What has Bonneville done? It has exacerbated--some even allege caused--a power crisis in California and thereby profited handsomely. Bonneville is supposed to supply its excess electricity--power that is not already consumed or obligated by contract to go to the Pacific Northwest--to California at reasonable prices. Indeed, it did so, in cooperation with California’s utilities, for decades. But last summer, Bonneville withheld needed electricity from California. It claimed that it had to hold down production of electricity or risk harm to the salmon population in the Columbia River system. Curiously, when California was on the edge of rolling blackouts, Bonneville miraculously found that it had the excess power to sell. Bonneville waited until just prior to rolling blackouts and then sold electricity at its highest possible price into California. Apparently, salmon are no longer threatened with harm when the price for electricity is high enough.
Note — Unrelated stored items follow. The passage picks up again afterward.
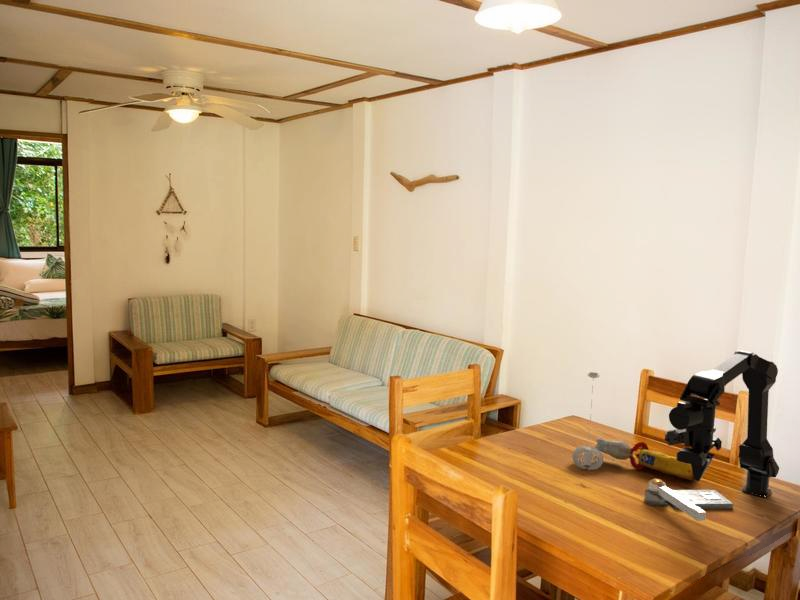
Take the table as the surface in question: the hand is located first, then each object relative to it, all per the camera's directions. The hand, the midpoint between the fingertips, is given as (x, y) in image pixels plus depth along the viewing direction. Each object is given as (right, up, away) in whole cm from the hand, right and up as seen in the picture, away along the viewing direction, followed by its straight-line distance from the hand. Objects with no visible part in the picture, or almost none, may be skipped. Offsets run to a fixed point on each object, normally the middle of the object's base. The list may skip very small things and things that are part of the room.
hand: (697, 480), depth 172 cm
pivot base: (-8, -8, +8) cm, 14 cm away
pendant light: (-20, -5, +33) cm, 38 cm away
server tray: (+4, -8, +9) cm, 13 cm away
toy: (-2, -6, +33) cm, 33 cm away
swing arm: (-6, -6, 0) cm, 8 cm away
While private companies have been investigated under allegations of profiteering and price gouging, the Clinton administration moved to shelter Bonneville, relegating audit requests by California Sens. Dianne Feinstein and Barbara Boxer to the back burner. Despite investigation by the Federal Energy Regulatory Commission of the California electricity crisis and the stopgap measures taken by the administration to alleviate the power flow crunch, the administration has made no move to initiate audits of Bonneville.
The primary responsibility for the current power shortfalls lies squarely with power producers and California’s air quality management bureaucracy. Power producers took generators offline for needed repairs, a usual practice during the low-demand cold season, only to find themselves unable to bring those generators back on line until the state’s air quality management bureaucracy was forced by a court to allow them back. But if the cold-weather crisis was not precipitated by Bonneville, the harm caused by the current shortfalls and next summer’s foreseeable crisis no doubt will be exploited and exacerbated by Bonneville.
The requested audit and a congressional inquiry should go forward. The Clinton administration has provided short-term relief that will take on substance only with an audit. Otherwise, Bonneville will continue to hold back needed electricity from California, blaming its alleged concern for the salmon run. Yet somehow, Bonneville will again be able to sell that same power when California becomes desperate enough--and the price becomes high enough.